=== Section Start ===

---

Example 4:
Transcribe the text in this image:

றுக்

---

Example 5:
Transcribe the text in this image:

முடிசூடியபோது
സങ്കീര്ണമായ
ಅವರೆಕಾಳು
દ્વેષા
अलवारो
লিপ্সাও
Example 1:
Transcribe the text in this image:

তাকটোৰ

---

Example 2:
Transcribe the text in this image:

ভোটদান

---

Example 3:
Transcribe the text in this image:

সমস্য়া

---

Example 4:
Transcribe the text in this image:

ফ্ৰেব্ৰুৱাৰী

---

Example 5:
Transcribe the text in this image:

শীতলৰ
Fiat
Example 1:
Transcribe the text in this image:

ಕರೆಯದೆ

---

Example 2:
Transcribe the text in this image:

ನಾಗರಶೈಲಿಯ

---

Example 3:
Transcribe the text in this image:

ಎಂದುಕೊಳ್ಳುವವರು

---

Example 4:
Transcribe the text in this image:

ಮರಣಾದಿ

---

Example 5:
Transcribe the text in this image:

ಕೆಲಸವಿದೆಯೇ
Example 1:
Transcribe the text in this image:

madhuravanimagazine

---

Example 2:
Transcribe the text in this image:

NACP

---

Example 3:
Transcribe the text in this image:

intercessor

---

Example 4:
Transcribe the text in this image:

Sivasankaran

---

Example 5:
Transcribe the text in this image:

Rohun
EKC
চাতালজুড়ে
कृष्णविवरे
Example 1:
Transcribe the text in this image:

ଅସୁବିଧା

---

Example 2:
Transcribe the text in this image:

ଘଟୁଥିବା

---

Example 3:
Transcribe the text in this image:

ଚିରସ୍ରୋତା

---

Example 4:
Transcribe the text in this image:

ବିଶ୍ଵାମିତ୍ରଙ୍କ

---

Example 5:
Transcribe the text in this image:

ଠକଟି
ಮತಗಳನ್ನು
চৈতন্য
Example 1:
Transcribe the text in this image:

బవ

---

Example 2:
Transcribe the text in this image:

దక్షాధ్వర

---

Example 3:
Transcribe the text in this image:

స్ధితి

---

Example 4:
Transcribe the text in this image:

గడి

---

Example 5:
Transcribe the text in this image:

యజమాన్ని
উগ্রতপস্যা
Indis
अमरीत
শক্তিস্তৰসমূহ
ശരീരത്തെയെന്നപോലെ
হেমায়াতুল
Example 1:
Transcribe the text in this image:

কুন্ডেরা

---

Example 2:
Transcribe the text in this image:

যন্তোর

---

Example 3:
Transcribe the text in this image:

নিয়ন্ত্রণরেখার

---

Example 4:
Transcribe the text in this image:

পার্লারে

=== Section End ===

The task = Give the data back in full, matching it character for character.

Answer below =
---

Example 4:
Transcribe the text in this image:

றுக்

---

Example 5:
Transcribe the text in this image:

முடிசூடியபோது
സങ്കീര്ണമായ
ಅವರೆಕಾಳು
દ્વેષા
अलवारो
লিপ্সাও
Example 1:
Transcribe the text in this image:

তাকটোৰ

---

Example 2:
Transcribe the text in this image:

ভোটদান

---

Example 3:
Transcribe the text in this image:

সমস্য়া

---

Example 4:
Transcribe the text in this image:

ফ্ৰেব্ৰুৱাৰী

---

Example 5:
Transcribe the text in this image:

শীতলৰ
Fiat
Example 1:
Transcribe the text in this image:

ಕರೆಯದೆ

---

Example 2:
Transcribe the text in this image:

ನಾಗರಶೈಲಿಯ

---

Example 3:
Transcribe the text in this image:

ಎಂದುಕೊಳ್ಳುವವರು

---

Example 4:
Transcribe the text in this image:

ಮರಣಾದಿ

---

Example 5:
Transcribe the text in this image:

ಕೆಲಸವಿದೆಯೇ
Example 1:
Transcribe the text in this image:

madhuravanimagazine

---

Example 2:
Transcribe the text in this image:

NACP

---

Example 3:
Transcribe the text in this image:

intercessor

---

Example 4:
Transcribe the text in this image:

Sivasankaran

---

Example 5:
Transcribe the text in this image:

Rohun
EKC
চাতালজুড়ে
कृष्णविवरे
Example 1:
Transcribe the text in this image:

ଅସୁବିଧା

---

Example 2:
Transcribe the text in this image:

ଘଟୁଥିବା

---

Example 3:
Transcribe the text in this image:

ଚିରସ୍ରୋତା

---

Example 4:
Transcribe the text in this image:

ବିଶ୍ଵାମିତ୍ରଙ୍କ

---

Example 5:
Transcribe the text in this image:

ଠକଟି
ಮತಗಳನ್ನು
চৈতন্য
Example 1:
Transcribe the text in this image:

బవ

---

Example 2:
Transcribe the text in this image:

దక్షాధ్వర

---

Example 3:
Transcribe the text in this image:

స్ధితి

---

Example 4:
Transcribe the text in this image:

గడి

---

Example 5:
Transcribe the text in this image:

యజమాన్ని
উগ্রতপস্যা
Indis
अमरीत
শক্তিস্তৰসমূহ
ശരീരത്തെയെന്നപോലെ
হেমায়াতুল
Example 1:
Transcribe the text in this image:

কুন্ডেরা

---

Example 2:
Transcribe the text in this image:

যন্তোর

---

Example 3:
Transcribe the text in this image:

নিয়ন্ত্রণরেখার

---

Example 4:
Transcribe the text in this image:

পার্লারে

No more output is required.